Les statuts peuvent limiter les pouvoirs des dirigeants. Par exemple, certaines dépenses peuvent nécessiter l'accord du trésorier et du président, la conclusion de contrats de travail peut exiger l'autorisation du conseil d'administration...

Cette précaution est d'autant plus importante que la responsabilité personnelle du dirigeant peut être engagée en cas de violation des statuts.

Par ailleurs, il est important de prendre connaissance de l'objet de l'association, le développement d'activités non prévues par les statuts pouvant encore une fois engager leur responsabilité personnelle.

Le nouveau dirigeant de l'association doit obtenir la restitution des documents relatifs à la gestion de l'association

La plupart du temps, les documents relatifs à la gestion de l'association sont conservés au domicile d'un des dirigeants. Le dirigeant qui lui succède doit faire en sorte de se faire remettre le registre des adhérents, le registre spécial prévu par la loi de 1901 ainsi que la comptabilité associative avec les relevés bancaires et les pièces justificatives.

S'il manque des éléments ou que les documents sont imprécis, il est recommandé au nouveau dirigeant d'établir une liste des documents remis puis de faire signer un procès-verbal de transmission des pièces et documents de l'association à l'ancien dirigeant. Cela permettra de limiter la responsabilité du nouveau dirigeant en cas d'erreurs ou de lacunes.

Si l'ancien dirigeant refuse de remettre les documents en sa possession, il faudra lui en demander la restitution par lettre recommandée avant de saisir la justice.

Faire mettre à jour par la banque la liste des personnes habilitées à faire fonctionner le compte bancaire de l'association

Lors du changement de dirigeant, il est essentiel de faire mettre à jour par la banque la liste des personnes habilitées à faire fonctionner le compte bancaire.

Les procurations des dirigeants sortants seront supprimées et les dirigeants entrant devront veiller à modifier les codes d'accès aux services de banque à distance.

Le nouveau dirigeant de l'association doit déterminer la situation financière de l'association

Lorsque l'association rencontre des difficultés, il peut être utile de diligenter un audit établissant la situation et le niveau de gravité des problèmes.

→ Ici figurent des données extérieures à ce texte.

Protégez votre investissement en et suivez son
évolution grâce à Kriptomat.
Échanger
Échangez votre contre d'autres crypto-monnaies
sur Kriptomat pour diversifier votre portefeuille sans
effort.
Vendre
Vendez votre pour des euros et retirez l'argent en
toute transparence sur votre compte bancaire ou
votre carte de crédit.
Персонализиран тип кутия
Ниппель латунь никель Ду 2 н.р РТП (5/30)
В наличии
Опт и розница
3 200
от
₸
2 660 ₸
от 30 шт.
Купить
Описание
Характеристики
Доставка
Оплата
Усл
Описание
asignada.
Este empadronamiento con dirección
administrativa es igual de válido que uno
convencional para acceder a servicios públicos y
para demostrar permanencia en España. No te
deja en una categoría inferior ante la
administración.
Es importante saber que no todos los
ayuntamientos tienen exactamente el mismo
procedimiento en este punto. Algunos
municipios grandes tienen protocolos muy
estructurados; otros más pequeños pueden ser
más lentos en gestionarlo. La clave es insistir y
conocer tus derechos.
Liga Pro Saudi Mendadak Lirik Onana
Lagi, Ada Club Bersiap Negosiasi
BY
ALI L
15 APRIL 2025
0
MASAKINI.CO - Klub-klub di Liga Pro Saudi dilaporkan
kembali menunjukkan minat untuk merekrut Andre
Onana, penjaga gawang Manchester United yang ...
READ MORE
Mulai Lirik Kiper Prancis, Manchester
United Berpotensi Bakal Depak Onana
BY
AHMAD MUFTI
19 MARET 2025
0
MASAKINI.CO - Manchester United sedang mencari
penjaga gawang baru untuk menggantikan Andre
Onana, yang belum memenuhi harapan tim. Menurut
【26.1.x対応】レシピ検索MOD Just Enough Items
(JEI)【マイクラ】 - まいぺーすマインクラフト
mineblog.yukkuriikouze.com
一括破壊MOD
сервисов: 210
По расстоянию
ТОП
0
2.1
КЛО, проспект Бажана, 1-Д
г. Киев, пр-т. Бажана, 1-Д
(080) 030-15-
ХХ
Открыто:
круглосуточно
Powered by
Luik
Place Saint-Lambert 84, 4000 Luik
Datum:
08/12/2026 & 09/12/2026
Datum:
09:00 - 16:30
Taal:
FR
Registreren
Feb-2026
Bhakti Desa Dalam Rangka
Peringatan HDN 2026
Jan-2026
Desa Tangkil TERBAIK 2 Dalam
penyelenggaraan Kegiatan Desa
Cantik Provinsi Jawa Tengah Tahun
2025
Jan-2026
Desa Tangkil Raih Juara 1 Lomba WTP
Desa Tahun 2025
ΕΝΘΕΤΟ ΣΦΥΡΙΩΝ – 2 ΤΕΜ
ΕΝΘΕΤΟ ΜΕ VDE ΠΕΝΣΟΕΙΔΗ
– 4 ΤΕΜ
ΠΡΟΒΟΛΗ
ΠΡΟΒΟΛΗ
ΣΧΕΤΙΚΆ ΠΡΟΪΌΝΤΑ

Cela permettra au nouveau dirigeant de déterminer s'il est nécessaire de déclarer l'état de cessation des paiements.

Ce point est d'autant plus important que les dirigeants ne disposent que de 45 jours pour déposer au Greffe une déclaration de cessation des paiements. Au-delà, les dirigeants sont susceptibles d'engager leur responsabilité financière.